La pregunta provenía de la puerta abierta en el lateral del local, la que daba acceso a un pequeño comedor donde solían recluirse los jugadores de cartas a pasar la tarde. El teniente Tariq, acompañado de su primo y un par de oficiales, apenas dedicó una mirada a su subordinado, deteniéndose mucho más a examinar aquel extraño cónclave que conformaban parte de las fuerzas vivas de la zona. Por parte de los observados la sorpresa no fue menor. Ni el ingeniero, ni el alcalde, ni el cura esperaban encontrarse allí con el teniente. Santiago, superado el desconcierto inicial, señaló al intruso:

—Teniente, ¿es así como mantienen el orden en la zona?

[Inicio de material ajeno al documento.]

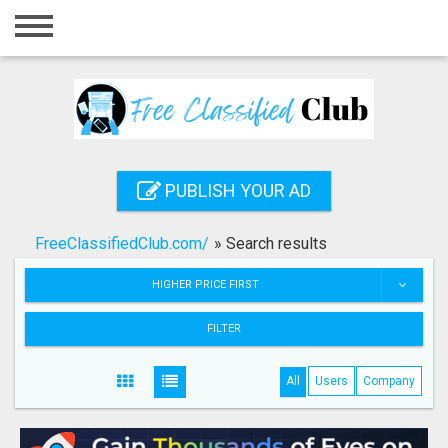
Home
Login
Registration
Contact
PUBLISH YOUR AD
Publish your ad
FreeClassifiedClub.com/
»
Search results
Search
HIGHER PRICE FIRST
FILTER
All
Users
Company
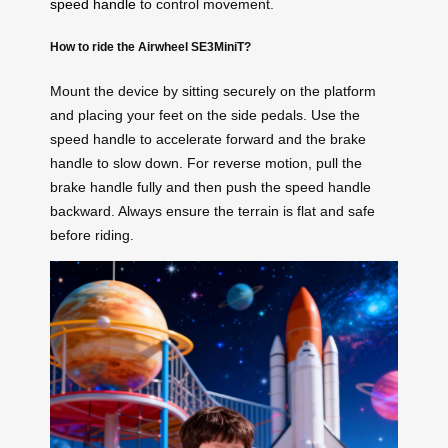
speed handle
to control movement.
How to ride the Airwheel SE3MiniT?
Mount the device by sitting securely on the platform
and placing your feet on the side pedals. Use the
speed handle to accelerate forward and the brake
handle to slow down. For reverse motion, pull the
brake handle fully and then push the speed handle
backward. Always ensure the terrain is flat and safe
before riding.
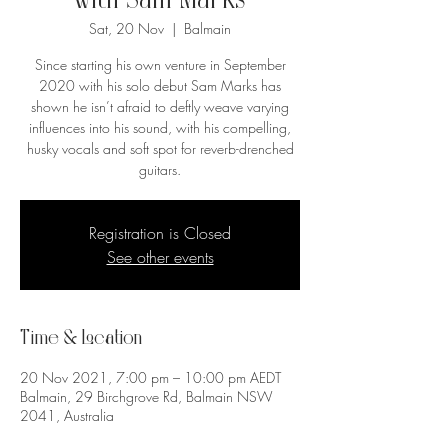
with Sam Marks
Sat, 20 Nov
  |  
Balmain
Since starting his own venture in September
2020 with his solo debut Sam Marks has
shown he isn’t afraid to deftly weave varying
influences into his sound, with his compelling,
husky vocals and soft spot for reverb-drenched
guitars.
Registration is Closed
See other events
Time & Location
20 Nov 2021, 7:00 pm – 10:00 pm AEDT
Balmain, 29 Birchgrove Rd, Balmain NSW
2041, Australia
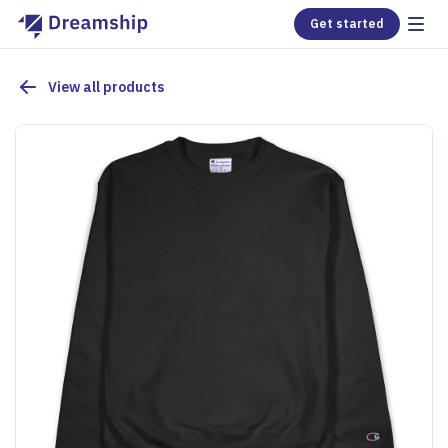
Get started
View all products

El teniente, de cuatro zancadas se plantó junto a ellos. El soldado, al verlo, había dejado caer los brazos y su rostro perdió cualquier expresión. Encajó los dos bofetones sin un lamento. El alcalde, que también se había incorporado, y al que los colores le habían encendido los mofletes al verse descubierto conspirando con el ingeniero, se encaró con el militar:

—Espero que no se vuelva a repetir, teniente.

—Con este soldado no. Esta tarde será convenientemente fusilado.

Pero su sonrisa no ocultó una sombra de sorna.